● **Given passage**

Just one month before, the prayers of thousands of believers gathered at Leipzig's Nikolaikirche had turned a potential massacre into a peaceful confrontation that came to be called the Candlelight Revolution (see CT, January 15, 1990). This was die Wende, the turning point. And the church was there at the center of change.

How has the church fared since then? In recent interviews with several Christian leaders in the post-Communist world, CT explored what we had learned from the past ten years that will help us serve better when the still-Communist world begins to dissolve.

Exploded economic dreams
One of the biggest disappointments in the Eastern bloc was the failure of new economic dreams. The tales of corruption, organized crime, and failed attempts at privatization of industries are well known. But, says Croatian theologian Peter Kuzmic, the economic disappointment was due to more than greed and power-grabbing.

First, Kuzmic says, the dreams were unrealistic: "There is a saying in Kosovo: 'You cannot jump out of the sandals and into a Mercedes.' " Second, "Communism stifled, in some places eliminated, creativity and initiative. You need a change of mindset for a free-market economy." Third, "you need the kind of legal framework that will prevent corruption and dubious privatization." Because those elements were missing when the state-controlled economies were dismantled, what followed was not a free market but a vacuum.

Fortunately, Western Christians were among those who helped write new constitutions that guaranteed economic and personal liberties. Others helped to prepare educational materials that would teach young people the Christian ethics essential to both a free market and a free society. But inculcating a broad societal respect for law, for rights, and for other people takes decades, and the economic and political transitions were measured in weeks and days.

It is not only post-Communist culture that needs ethical transformation, says Romanian Baptist theologian Danut Manastireanu. It is the church and its membership. "In my country," he says, "evangelical Christians are not very distinguishable from the rest of the population in promoting high ethical values."

● **Tasks and exercises**
• a. In the article on the church after Communism, give the part from "How has the" up to and including "begins to dissolve." again, swapping "Christian leaders" for "church leaders".
• b. Turn the paragraph beginning "First, Kuzmic says" in the article on the church after Communism into a short list that keeps its main facts.
• c. Carry on the article on the church after Communism from the point where it stops.

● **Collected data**
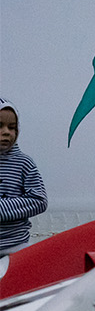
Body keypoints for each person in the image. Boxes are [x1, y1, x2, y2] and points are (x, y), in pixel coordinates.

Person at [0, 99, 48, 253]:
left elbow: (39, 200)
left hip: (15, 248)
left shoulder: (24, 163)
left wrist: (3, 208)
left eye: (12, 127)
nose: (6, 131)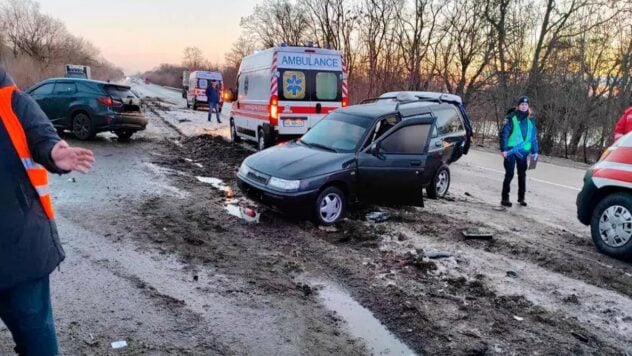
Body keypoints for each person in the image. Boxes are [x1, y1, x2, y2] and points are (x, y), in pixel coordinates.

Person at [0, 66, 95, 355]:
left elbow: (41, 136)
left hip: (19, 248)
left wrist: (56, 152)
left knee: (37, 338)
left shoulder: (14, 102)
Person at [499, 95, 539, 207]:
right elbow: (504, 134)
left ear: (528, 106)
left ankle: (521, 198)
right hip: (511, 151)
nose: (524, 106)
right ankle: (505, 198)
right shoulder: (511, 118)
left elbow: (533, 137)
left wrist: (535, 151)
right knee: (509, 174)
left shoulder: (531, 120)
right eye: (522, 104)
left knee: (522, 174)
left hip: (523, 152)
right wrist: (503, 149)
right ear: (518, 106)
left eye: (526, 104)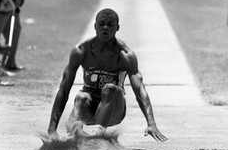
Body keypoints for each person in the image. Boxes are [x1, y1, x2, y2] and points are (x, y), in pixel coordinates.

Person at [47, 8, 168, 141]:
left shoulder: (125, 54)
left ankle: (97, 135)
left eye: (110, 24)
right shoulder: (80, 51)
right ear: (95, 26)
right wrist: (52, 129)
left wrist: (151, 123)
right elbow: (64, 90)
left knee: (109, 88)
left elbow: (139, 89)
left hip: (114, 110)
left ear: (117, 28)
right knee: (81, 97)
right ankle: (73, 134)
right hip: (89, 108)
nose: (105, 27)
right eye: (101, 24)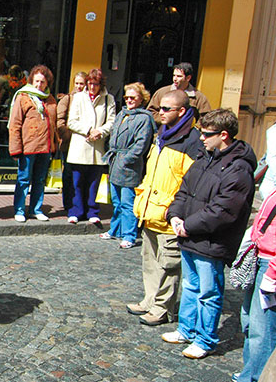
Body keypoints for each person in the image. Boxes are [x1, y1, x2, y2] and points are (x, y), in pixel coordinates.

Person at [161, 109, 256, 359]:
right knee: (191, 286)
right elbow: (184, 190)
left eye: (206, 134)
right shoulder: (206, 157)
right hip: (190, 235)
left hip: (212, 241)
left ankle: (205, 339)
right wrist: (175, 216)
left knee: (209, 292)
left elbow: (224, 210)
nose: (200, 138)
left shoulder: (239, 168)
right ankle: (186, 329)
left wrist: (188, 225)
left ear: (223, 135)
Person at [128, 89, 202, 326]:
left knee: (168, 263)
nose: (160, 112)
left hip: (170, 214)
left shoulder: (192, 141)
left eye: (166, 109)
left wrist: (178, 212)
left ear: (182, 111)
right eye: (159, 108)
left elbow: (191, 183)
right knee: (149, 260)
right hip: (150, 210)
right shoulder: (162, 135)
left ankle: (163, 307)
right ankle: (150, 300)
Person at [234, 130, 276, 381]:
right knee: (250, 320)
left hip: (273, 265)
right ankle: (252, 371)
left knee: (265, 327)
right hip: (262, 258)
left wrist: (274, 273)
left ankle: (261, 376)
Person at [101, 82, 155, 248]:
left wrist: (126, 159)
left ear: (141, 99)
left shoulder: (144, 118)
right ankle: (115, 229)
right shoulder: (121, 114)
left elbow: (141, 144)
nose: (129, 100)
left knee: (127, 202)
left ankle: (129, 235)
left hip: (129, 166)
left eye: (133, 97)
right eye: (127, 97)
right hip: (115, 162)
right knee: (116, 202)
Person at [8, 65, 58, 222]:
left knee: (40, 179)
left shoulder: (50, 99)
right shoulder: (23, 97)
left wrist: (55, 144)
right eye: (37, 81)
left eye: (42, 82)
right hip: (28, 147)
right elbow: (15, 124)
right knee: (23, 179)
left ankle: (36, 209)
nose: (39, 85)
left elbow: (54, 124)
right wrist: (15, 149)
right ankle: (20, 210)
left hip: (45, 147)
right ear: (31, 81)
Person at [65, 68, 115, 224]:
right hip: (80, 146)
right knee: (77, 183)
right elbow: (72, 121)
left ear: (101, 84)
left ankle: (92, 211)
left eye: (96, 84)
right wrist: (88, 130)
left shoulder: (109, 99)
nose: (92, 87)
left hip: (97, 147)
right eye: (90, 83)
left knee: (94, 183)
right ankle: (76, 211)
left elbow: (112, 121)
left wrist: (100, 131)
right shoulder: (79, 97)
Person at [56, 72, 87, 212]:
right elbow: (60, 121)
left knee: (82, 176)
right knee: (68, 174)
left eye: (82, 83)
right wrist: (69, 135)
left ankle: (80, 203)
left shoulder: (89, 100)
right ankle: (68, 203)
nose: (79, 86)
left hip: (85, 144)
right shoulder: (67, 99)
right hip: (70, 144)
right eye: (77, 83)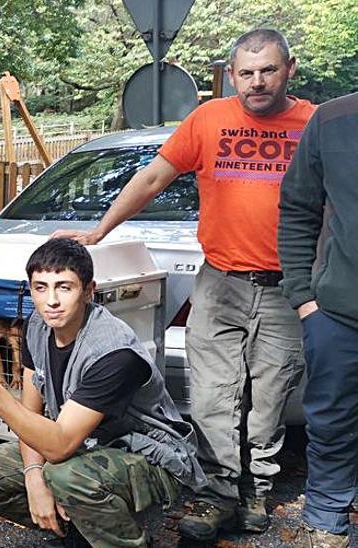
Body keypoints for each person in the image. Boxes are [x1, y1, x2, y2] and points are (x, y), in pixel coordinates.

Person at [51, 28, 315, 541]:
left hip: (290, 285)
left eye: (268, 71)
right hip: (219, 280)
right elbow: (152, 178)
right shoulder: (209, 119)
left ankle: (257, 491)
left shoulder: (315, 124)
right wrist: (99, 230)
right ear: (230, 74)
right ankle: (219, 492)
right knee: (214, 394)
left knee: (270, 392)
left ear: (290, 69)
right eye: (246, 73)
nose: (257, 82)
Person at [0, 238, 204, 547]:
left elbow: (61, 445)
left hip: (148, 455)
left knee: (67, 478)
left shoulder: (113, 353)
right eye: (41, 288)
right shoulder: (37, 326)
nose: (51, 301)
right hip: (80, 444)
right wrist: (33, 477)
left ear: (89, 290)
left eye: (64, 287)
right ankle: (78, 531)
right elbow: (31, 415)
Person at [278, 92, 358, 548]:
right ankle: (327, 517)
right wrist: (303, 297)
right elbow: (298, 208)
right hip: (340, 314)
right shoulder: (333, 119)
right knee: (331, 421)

--

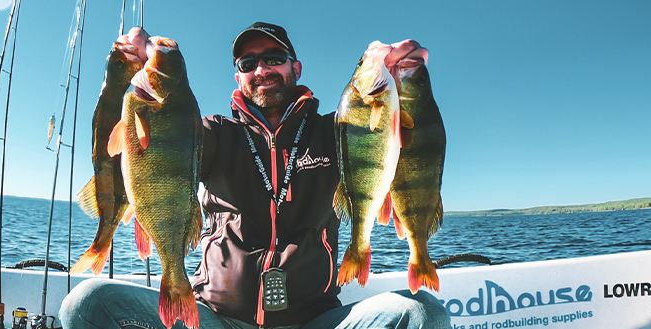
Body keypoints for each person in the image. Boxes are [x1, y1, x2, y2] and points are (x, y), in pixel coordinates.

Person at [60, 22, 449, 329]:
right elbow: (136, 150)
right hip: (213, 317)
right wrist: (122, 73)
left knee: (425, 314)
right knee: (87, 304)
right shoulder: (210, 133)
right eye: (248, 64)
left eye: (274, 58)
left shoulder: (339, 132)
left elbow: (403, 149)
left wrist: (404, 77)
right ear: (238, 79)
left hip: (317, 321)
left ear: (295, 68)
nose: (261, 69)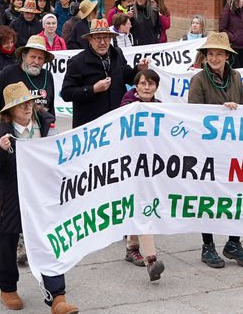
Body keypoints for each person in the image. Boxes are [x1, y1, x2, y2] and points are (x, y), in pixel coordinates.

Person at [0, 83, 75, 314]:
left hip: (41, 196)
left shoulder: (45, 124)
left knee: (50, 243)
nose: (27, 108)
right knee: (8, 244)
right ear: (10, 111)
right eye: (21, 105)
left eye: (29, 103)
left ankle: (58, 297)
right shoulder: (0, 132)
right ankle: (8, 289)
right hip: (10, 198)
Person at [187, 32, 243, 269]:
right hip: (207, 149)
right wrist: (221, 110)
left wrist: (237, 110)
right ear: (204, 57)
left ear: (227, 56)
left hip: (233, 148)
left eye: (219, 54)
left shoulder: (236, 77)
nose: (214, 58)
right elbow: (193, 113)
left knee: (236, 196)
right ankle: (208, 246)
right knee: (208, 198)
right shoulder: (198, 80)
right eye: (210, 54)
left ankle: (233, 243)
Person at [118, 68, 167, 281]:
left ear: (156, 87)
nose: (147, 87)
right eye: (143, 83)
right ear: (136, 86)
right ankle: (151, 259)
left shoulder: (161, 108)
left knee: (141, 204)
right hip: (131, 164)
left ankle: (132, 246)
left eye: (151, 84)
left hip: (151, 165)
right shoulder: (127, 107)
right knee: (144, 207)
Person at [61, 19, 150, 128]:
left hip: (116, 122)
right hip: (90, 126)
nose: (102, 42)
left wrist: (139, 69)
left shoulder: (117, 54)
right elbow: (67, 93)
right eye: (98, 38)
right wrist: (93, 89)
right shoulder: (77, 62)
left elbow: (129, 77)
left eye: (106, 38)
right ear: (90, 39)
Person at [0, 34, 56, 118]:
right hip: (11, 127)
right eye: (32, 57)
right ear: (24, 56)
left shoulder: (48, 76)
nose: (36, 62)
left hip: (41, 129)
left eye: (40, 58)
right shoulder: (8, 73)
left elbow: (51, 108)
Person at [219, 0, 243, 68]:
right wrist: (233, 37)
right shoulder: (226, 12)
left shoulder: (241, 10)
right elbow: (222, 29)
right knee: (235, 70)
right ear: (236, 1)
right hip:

==

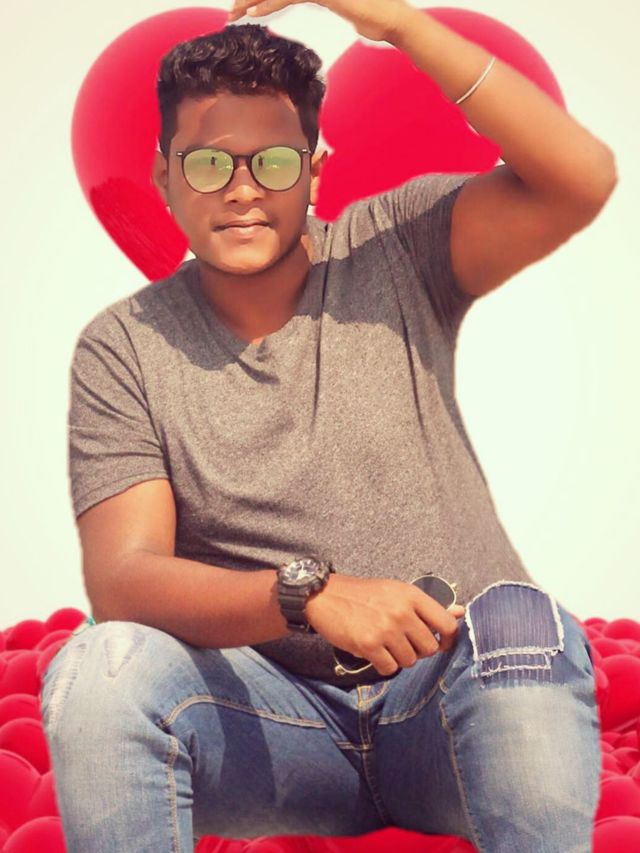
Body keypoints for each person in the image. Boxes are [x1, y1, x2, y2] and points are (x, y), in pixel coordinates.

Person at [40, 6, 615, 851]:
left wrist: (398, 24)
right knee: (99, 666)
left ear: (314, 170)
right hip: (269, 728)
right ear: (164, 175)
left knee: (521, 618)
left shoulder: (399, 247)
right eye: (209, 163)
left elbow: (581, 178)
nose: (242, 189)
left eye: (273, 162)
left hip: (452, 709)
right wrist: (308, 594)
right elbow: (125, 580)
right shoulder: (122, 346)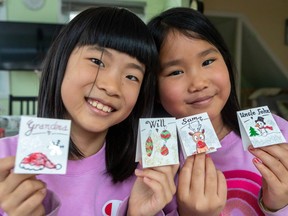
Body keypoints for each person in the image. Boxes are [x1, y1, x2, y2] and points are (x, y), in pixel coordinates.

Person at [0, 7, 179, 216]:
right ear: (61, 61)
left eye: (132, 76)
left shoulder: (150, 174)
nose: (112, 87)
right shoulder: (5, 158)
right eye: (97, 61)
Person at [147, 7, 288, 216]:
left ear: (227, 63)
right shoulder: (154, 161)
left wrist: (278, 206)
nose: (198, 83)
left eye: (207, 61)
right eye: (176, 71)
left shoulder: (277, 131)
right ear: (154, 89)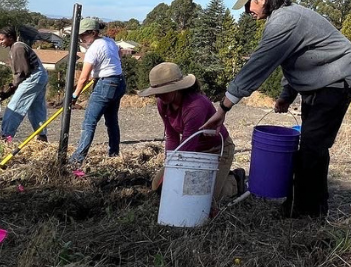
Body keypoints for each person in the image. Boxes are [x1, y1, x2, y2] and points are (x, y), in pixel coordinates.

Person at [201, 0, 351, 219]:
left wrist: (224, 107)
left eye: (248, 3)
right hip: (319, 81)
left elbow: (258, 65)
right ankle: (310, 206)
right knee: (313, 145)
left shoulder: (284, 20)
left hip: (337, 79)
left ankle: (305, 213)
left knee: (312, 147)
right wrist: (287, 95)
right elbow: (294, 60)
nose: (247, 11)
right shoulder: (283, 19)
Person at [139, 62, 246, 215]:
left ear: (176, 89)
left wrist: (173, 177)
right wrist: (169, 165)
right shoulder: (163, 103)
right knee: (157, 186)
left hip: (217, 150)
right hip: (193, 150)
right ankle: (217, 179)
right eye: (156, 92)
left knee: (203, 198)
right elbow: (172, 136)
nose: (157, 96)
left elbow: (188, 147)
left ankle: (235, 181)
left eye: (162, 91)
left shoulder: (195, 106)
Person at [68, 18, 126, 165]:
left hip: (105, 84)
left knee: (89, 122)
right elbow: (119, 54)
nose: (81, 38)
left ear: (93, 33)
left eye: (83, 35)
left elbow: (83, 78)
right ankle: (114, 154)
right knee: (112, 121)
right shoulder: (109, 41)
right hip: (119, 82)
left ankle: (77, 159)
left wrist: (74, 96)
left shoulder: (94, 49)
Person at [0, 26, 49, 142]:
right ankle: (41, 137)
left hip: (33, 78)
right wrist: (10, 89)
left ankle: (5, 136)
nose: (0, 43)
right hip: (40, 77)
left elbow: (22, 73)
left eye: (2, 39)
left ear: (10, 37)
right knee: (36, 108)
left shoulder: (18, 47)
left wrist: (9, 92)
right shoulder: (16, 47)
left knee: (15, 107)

● **Answers to this exercise**
• a.
How has the church fared since then? In recent interviews with several church leaders in the post-Communist world, CT explored what we had learned from the past ten years that will help us serve better when the still-Communist world begins to dissolve.

• b.
- The economic dreams were unrealistic. A Kosovo saying puts it this way: "You cannot jump out of the sandals and into a Mercedes."
- Communism stifled creativity and initiative, and in some places it wiped them out. A free-market economy needs a change of mindset.
- A legal framework is needed to prevent corruption and dubious privatization.
- These elements were missing when the state-controlled economies were dismantled, so what followed was a vacuum, not a free market.

• c.
Mark Elliott, director of Beeson Divinity School's Global Center, makes the same observation about Russian Christians. "Many of them cut corners without giving it a second thought." Indeed, says Elliott, even in the 100-plus new Protestant seminaries in Russia, "cheating is a serious problem because of the system they come out of."

Life under Communism was simple. "Now we certainly are not prepared for these choices," says Manastireanu. "The risk is the desire for a Big Brother who would decide for us and provide. And the same thing is true with respect to the church." Under Communism, Romania's Baptist Union was led by an autocrat. Now "we have many little dictators in the church," he says. "Our only hope is for our generation to go away. And the best we can do is to be stepping stones for those who are coming behind us."

This bleak account needs to be balanced by accounts of believers who suffered for truth and whose prayers helped bring down oppressive regimes. Yet, writes Polish editor Adam Szostkiewicz in a recent issue of Commonweal, "The model of courageous and faithful individuals who witnessed to their faith under Communist persecution does not easily translate into a larger pattern of religion acting as a friend of freedom and liberty for everyone."